Reproduce all entries below verbatim. Skip the pictures.

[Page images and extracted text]

Start of Block

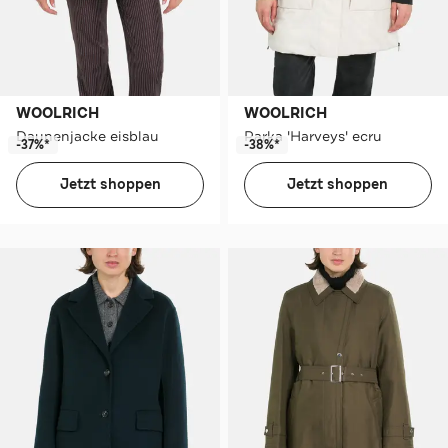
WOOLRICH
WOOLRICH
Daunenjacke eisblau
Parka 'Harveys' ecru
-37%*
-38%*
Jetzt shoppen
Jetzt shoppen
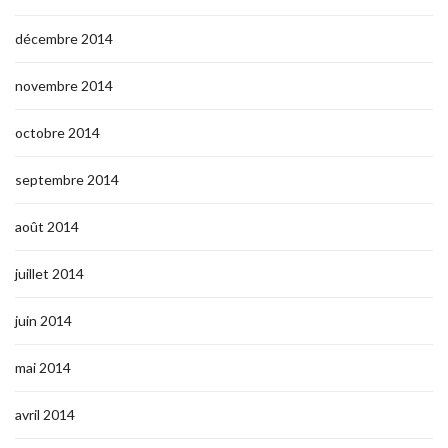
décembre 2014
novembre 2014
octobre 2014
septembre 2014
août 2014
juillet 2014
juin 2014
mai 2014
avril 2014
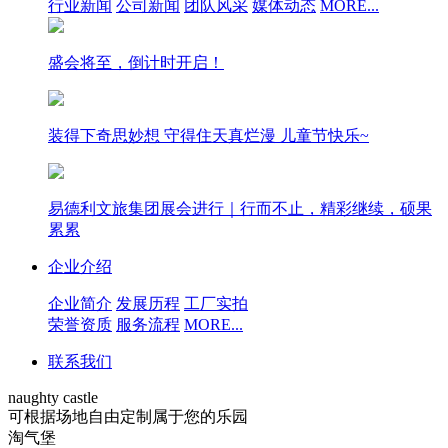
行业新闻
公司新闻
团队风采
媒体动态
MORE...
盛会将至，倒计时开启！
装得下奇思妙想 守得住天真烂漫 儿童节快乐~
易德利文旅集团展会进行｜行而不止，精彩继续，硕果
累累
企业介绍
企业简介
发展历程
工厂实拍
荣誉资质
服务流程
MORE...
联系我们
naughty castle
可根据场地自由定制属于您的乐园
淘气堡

End of Block

Result for this exercise:
WOOLRICH
WOOLRICH
Daunenjacke eisblau
Parka 'Harveys' ecru
-37%*
-38%*
Jetzt shoppen
Jetzt shoppen
décembre 2014
novembre 2014
octobre 2014
septembre 2014
août 2014
juillet 2014
juin 2014
mai 2014
avril 2014
行业新闻
公司新闻
团队风采
媒体动态
MORE...
盛会将至，倒计时开启！
装得下奇思妙想 守得住天真烂漫 儿童节快乐~
易德利文旅集团展会进行｜行而不止，精彩继续，硕果
累累
企业介绍
企业简介
发展历程
工厂实拍
荣誉资质
服务流程
MORE...
联系我们
naughty castle
可根据场地自由定制属于您的乐园
淘气堡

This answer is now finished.